Au-delà des dépenses officielles enregistrées, les coûts indirects liés à la présence des réfugiés syriens au Liban pèsent lourdement sur le quotidien des Libanais. Cette pression invisible, mais bien réelle, se manifeste dans plusieurs secteurs essentiels.

Les services publics (santé, éducation, eau et énergie) font face à une surcharge chronique. L'afflux massif de population a engendré une demande accrue qui dépasse largement les capacités déjà limitées des infrastructures existantes.

Sur le marché du travail, la situation est tout aussi tendue. L’arrivée de centaines de milliers de Syriens a intensifié la concurrence, notamment dans le secteur informel où de nombreux Libanais emploient des réfugiés sans papiers, souvent pour des salaires très bas. Cela contribue à tirer les rémunérations vers le bas et accentue le sentiment de précarité.

L’impact se fait également sentir dans le coût de la vie. La demande soutenue en logements, carburant et produits de première nécessité a provoqué une flambée des prix, rendant la vie quotidienne de plus en plus difficile pour les ménages libanais.

Ces pressions économiques s’accompagnent de tensions sociales croissantes, nourries par des frustrations économiques et des disparités qui ne cessent de s’accentuer. La population syrienne ayant presque doublé en l’espace d’une décennie, les ressources naturelles sont surexploitées, et l’environnement en subit les conséquences.

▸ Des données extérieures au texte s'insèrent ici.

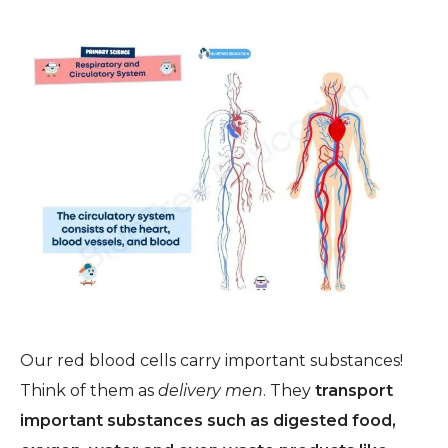
Our red blood cells carry important substances!
Think of them as
delivery men
.
They
transport
important substances
such
as digested food,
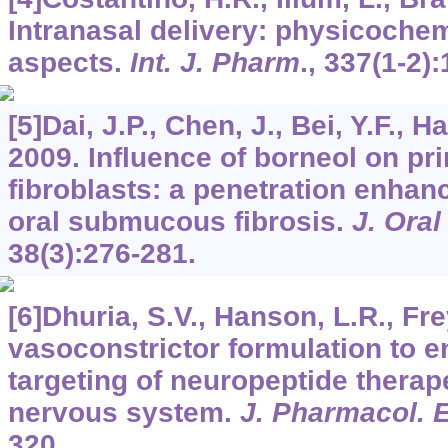
Intranasal delivery: physicochem
aspects.
Int. J. Pharm
.,
337
(1-2):
[5]Dai, J.P., Chen, J., Bei, Y.F., H
2009. Influence of borneol on pr
fibroblasts: a penetration enhan
oral submucous fibrosis.
J. Oral
38
(3):276-281.
[6]Dhuria, S.V., Hanson, L.R., Fr
vasoconstrictor formulation to e
targeting of neuropeptide therape
nervous system.
J. Pharmacol. 
320.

Selon certaines estimations élargies, si l’on additionne les coûts directs et indirects, la facture globale peut atteindre entre 7 et 8% du PIB libanais chaque année, soit plusieurs milliards de dollars que le Liban, en crise profonde, peut difficilement se permettre d’absorber.

Le dernier rapport de la Banque mondiale souligne la nécessité urgente d’un partage du fardeau plus équitable avec la communauté internationale, et d’un soutien renforcé aux institutions libanaises. Il appelle également à une gestion plus rigoureuse et transparente des aides, tant humanitaires qu’économiques.

Finalement, le Liban fait l’aumône pour financer une crise qu’il n’a pas créée. Notre pays mérite un tant soit peu de reconnaissance et surtout… un peu de répit. En attendant, il devra continuer à jongler entre ses propres crises internes… et celles de ses voisins.